- TEXT EXCERPT
==============================
The HTC Universal is a Windows Mobile 5.0 Pocket PC PDA manufactured by High Tech Computer Corporation. It was the first 3G/UMTS-enabled Pocket PC PDA with a telecommunications function, and also the first to come with Windows Mobile 5.0 pre-installed.

It was sold by many different vendors under the names of O2 xda Exec, Orange SPV M5000, Dopod 900, Qtek 9000, T-Mobile MDA Pro, I-mate JasJar, Vodafone v1640, Vodafone VPA IV, E-Plus PDA IV, etc. Despite all the different model names and housing appearance, they all have identical hardware specifications with small differences in the external color and branding.

The most eye-catching feature of this device is its 180-degree swivel screen, allowing a quick swap between portrait mode and landscape mode. The GUI automatically adjusts screen orientation accordingly.

SIM lock 
Most network-supplied versions of the Universal are shipped SIM-locked, with the O2 XDA Exec being a notable exception. HowevXdaer, a free SIM unlocking tool was released.  This process involves flashing a new Radio ROM onto the device, and it may invalidate the warranty.
==============================
- WRITTEN PROBLEM 1
List every name in the HTC Universal text's list of sales names that contains at least one digit.
- WRITTEN PROBLEM 2
Transcribe the HTC Universal text from "The HTC Universal" up to and including "screen orientation accordingly.".
The lines that follow are separate material and are not part of the HTC Universal text.

- GIVEN ENTRIES
==============================
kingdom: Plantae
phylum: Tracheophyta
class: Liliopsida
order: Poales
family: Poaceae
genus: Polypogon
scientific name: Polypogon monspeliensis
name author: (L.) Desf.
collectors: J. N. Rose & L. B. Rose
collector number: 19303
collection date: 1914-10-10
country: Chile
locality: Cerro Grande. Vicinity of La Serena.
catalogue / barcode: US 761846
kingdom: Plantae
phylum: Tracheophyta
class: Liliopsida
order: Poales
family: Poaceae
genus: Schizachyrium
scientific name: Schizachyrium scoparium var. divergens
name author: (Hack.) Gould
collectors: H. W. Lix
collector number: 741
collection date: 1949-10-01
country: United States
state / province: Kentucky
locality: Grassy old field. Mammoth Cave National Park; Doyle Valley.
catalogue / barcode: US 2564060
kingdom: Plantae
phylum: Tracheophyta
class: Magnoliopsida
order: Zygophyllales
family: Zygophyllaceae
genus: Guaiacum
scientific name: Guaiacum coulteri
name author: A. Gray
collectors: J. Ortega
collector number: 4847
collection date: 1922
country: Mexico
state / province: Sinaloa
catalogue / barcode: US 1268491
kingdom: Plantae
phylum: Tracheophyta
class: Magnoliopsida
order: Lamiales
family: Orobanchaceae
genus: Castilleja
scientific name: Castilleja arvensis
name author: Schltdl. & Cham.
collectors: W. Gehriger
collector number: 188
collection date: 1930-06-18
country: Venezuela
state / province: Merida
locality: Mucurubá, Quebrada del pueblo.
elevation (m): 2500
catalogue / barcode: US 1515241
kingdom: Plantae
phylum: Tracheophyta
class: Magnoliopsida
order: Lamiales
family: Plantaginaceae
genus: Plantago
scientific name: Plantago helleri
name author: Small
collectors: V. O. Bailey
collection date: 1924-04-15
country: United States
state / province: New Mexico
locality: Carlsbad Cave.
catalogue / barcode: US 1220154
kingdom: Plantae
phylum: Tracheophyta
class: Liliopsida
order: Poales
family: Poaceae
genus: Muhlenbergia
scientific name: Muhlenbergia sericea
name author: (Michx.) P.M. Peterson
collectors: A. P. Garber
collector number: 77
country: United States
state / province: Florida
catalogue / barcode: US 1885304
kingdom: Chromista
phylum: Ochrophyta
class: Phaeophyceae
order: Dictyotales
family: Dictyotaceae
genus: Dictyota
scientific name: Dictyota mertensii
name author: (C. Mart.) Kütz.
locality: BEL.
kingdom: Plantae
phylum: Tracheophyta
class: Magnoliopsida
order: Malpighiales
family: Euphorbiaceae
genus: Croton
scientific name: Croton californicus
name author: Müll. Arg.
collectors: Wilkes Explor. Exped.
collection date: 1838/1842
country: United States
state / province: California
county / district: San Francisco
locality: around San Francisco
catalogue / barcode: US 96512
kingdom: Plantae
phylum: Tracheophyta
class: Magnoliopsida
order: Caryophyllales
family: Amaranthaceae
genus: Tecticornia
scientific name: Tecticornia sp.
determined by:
==============================
- WRITTEN SOLUTION 1
O2 xda Exec, Orange SPV M5000, Dopod 900, Qtek 9000, Vodafone v1640

- WRITTEN SOLUTION 2
The HTC Universal is a Windows Mobile 5.0 Pocket PC PDA manufactured by High Tech Computer Corporation. It was the first 3G/UMTS-enabled Pocket PC PDA with a telecommunications function, and also the first to come with Windows Mobile 5.0 pre-installed.

It was sold by many different vendors under the names of O2 xda Exec, Orange SPV M5000, Dopod 900, Qtek 9000, T-Mobile MDA Pro, I-mate JasJar, Vodafone v1640, Vodafone VPA IV, E-Plus PDA IV, etc. Despite all the different model names and housing appearance, they all have identical hardware specifications with small differences in the external color and branding.

The most eye-catching feature of this device is its 180-degree swivel screen, allowing a quick swap between portrait mode and landscape mode. The GUI automatically adjusts screen orientation accordingly.